Northern District of Georgia |  Two Clayton County men have been sentenced to prison after firing machine guns at federal agents

ATLANTA — Anthony Maseda and Erik Arreola-Torres have been convicted of their involvement in a plan to convert semi-automatic firearms into machine guns and to sell the fully automatic firearms from a residence in Clayton County, Georgia. Arreola-Torres was shooting at federal special agents and local law enforcement officers with a fully automatic machine gun as investigators arrived at the home to execute a search warrant.

“Maseda and Arreola-Torres put the lives of several law enforcement officers and community residents at risk while law enforcement officers investigated defendants’ machine gun smuggling,” said US Attorney Ryan K. Buchanan. “This office and its law enforcement partners will identify, target and prosecute those individuals who threaten the safety of our communities through the manufacture and sale of automatic firearms. We commend the work of our dedicated agency partners on this case and are grateful that no one was injured in this violent incident.”

“Thanks to the combined efforts of ATF and its law enforcement partners, criminal elements have been surgically removed from the Clayton County community and placed where they belong: in the criminal justice system, where they will be processed and prosecuted for illegal gun activity,” said Alisha Jones, deputy Special agent in charge of the ATF’s Atlanta Field Division.

“This study reaffirms the importance of our agency’s collaboration with our federal partners. The arrests that resulted from this joint investigation with the ATF certainly saved lives in Clayton County and likely the metro area as well. The Clayton County Police Department will continue to work with our federal and state law enforcement agencies to reduce violent crime in our community,” said Kevin Roberts, Clayton County Police Commissioner.

According to U.S. Attorney Buchanan, the charges and other information presented in court read: From January to March 2022, Anthony Maseda and Erik Arreola-Torres ran a firearms and machine gun trafficking operation from a home in Jonesboro, Georgia. Maseda, a previously convicted felon and leader of the operation, illegally imported auto-sear devices, also known as “switches,” from China. Possession of an auto-sear device is a criminal offense under federal law, even if the device is not installed in a firearm.

With the help of Auto-Sears, Maseda converted numerous firearms into fully automatic machine guns and then promoted the sale of machine guns, Auto-Sears and semi-automatic firearms on his public Instagram page. Federal special agents obtained a search warrant for the Jonesboro apartment after Maseda and Arreola-Torres sold a machine gun, semi-automatic firearm and several switches to an undercover informant at the apartment.

On the morning of March 3, 2022, special agents from the Bureau of Alcohol, Tobacco, Firearms and Explosives, assisted by the Clayton County Police Department, executed the search warrant at the Jonesboro home. As police officers stood in front of the house, Arreola-Torres took out a machine gun and fired at agents and officers from inside the house, firing dozens of rounds in the investigators’ direction. Luckily nobody was hit or injured.
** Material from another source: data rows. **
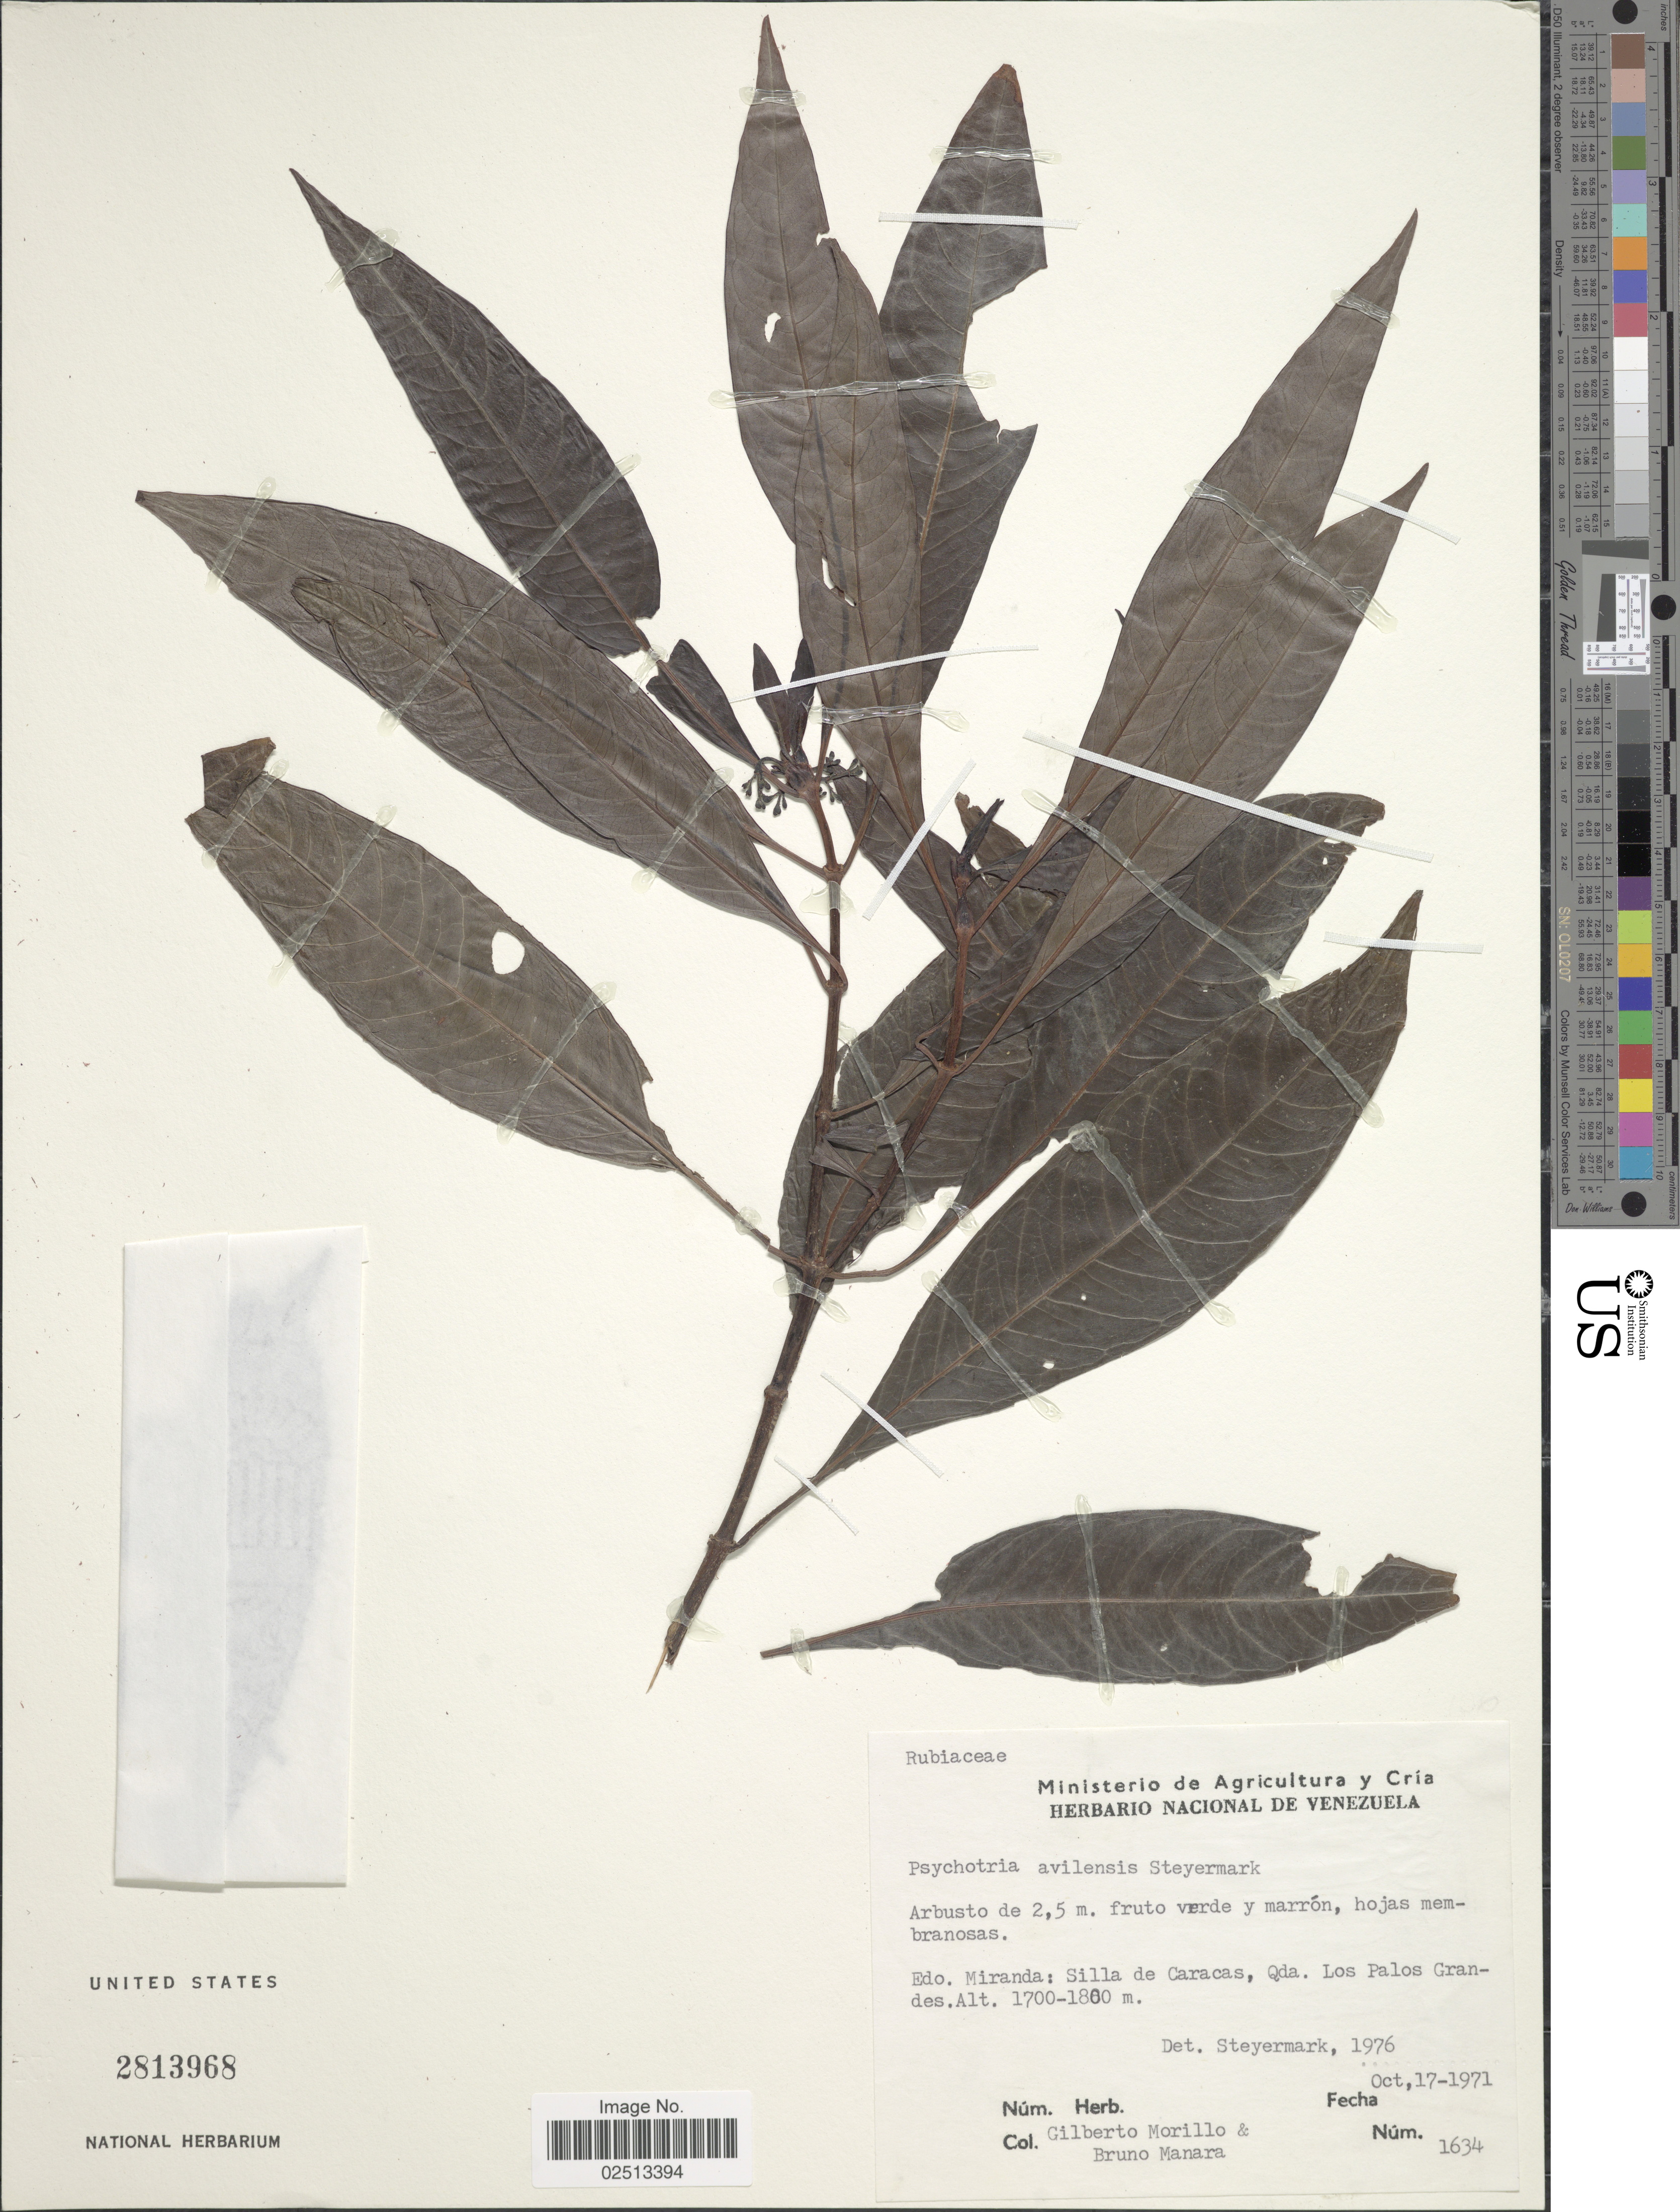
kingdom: Plantae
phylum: Tracheophyta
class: Magnoliopsida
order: Gentianales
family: Rubiaceae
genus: Psychotria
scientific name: Psychotria avilensis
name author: Steyerm.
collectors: G. N. Morillo & B. Manara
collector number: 1634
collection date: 1971-10-17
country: Venezuela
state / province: Miranda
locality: Silla de Caracas, Qda. Los Palos Grandes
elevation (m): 1700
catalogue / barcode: US 2813968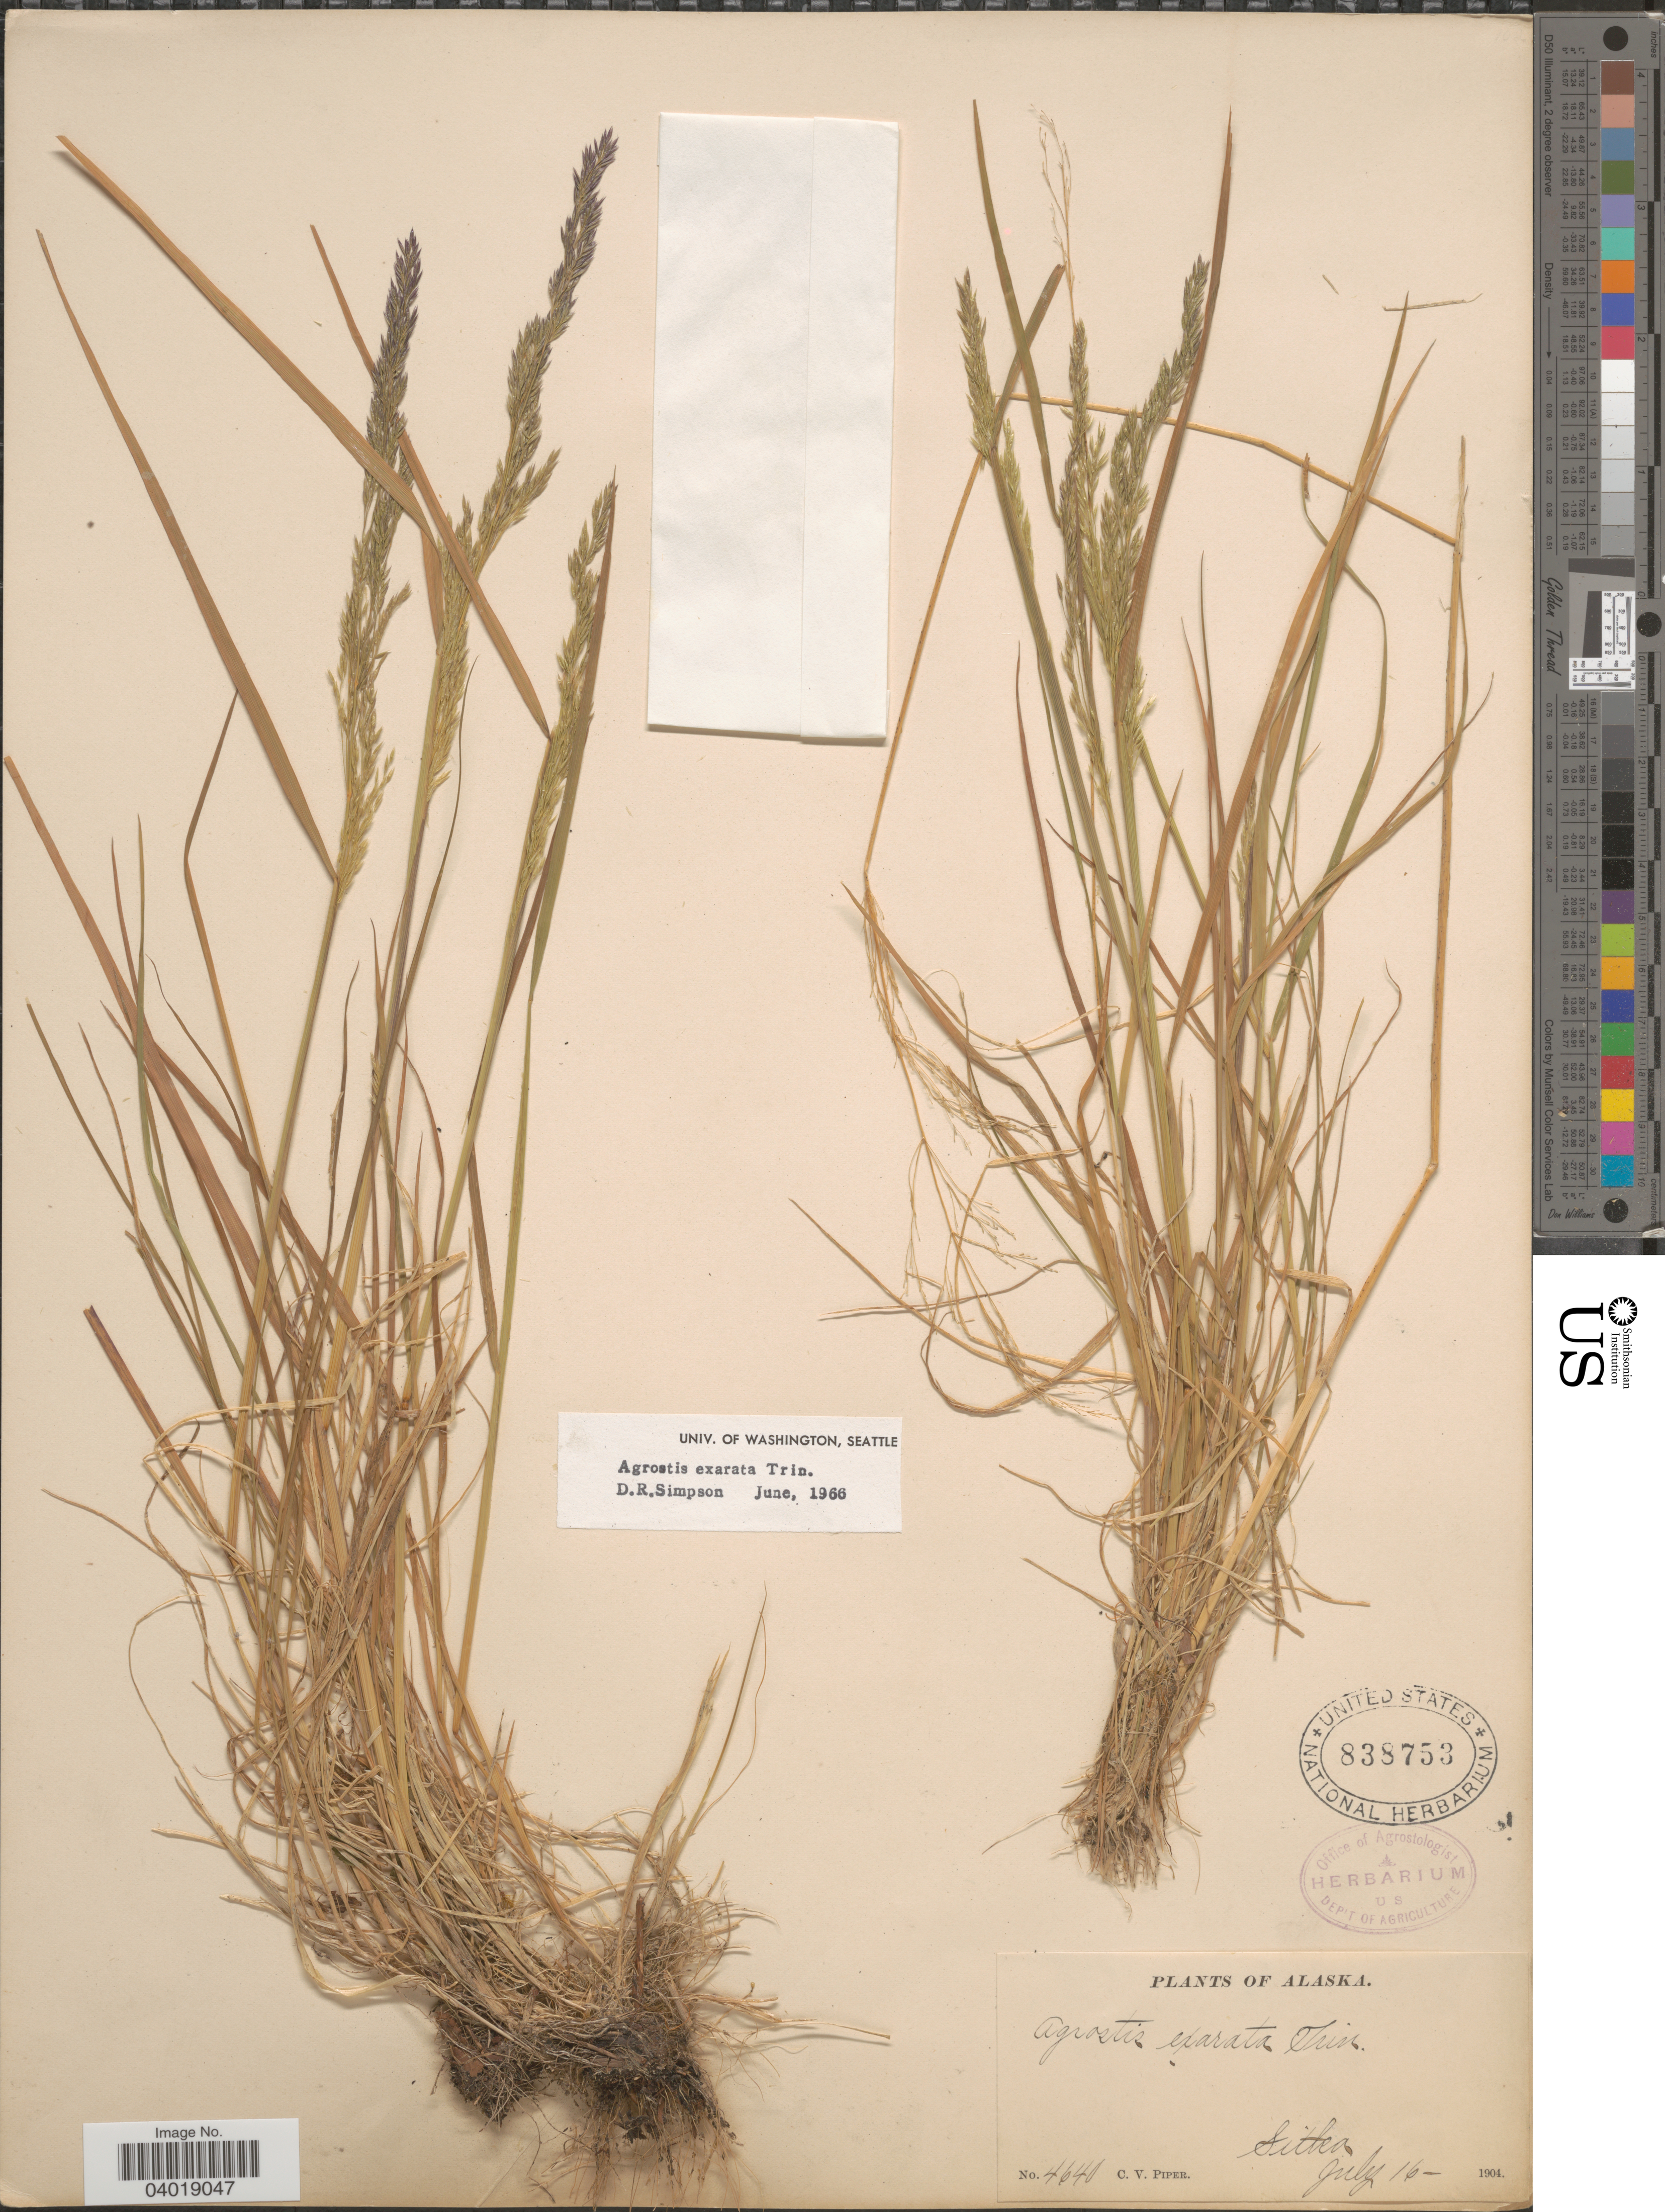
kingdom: Plantae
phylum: Tracheophyta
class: Liliopsida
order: Poales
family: Poaceae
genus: Agrostis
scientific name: Agrostis exarata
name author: Trin.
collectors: C. V. Piper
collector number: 4640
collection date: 1904-07-16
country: United States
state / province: Alaska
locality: Sitka.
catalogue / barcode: US 838753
After securing the crime scene and taking Maseda and Arreola-Torres into custody, agents found six fully automatic machine guns, four other automatic firearms, five other firearms, numerous firearm parts and magazines, ammunition, bulletproof body armor and distribution quantities of marijuana and marijuana at the residence digital scales. One of the guns had an illegible serial number.

Erik Arreola-Torres, 20, of Jonesboro, Georgia, was sentenced by US District Judge Steven D. Grimberg on May 7, 2023 to 10 years and one month in prison, followed by three years of supervised release. On October 17, 2022, he pled guilty to possession of a machine gun and conspiracy to traffic in firearms without a license.

Anthony Maseda, 21, of Jonesboro, Georgia, was also sentenced by Judge Grimberg to nine years in prison followed by three years of supervised release. He pleaded guilty to possession of a machine gun on October 13, 2022.

This case was investigated by the Bureau of Alcohol, Tobacco, Firearms and Explosives and the Clayton County Police Department.

Assistant US Attorney Annalize K. Peters presided over the case.

This case is part of Project Safe Neighborhoods (PSN), a program bringing together all levels of law enforcement and the communities they serve to reduce violent crime and gun violence and make our neighborhoods safer for all. On May 26, 2021, the Department launched a Violent Crime Reduction Strategy to strengthen the PSN based on these core principles: foster trust and legitimacy in our communities, support community-based organizations that help prevent violence in the first place, targeted and strategic Setting enforcement priorities and measuring results.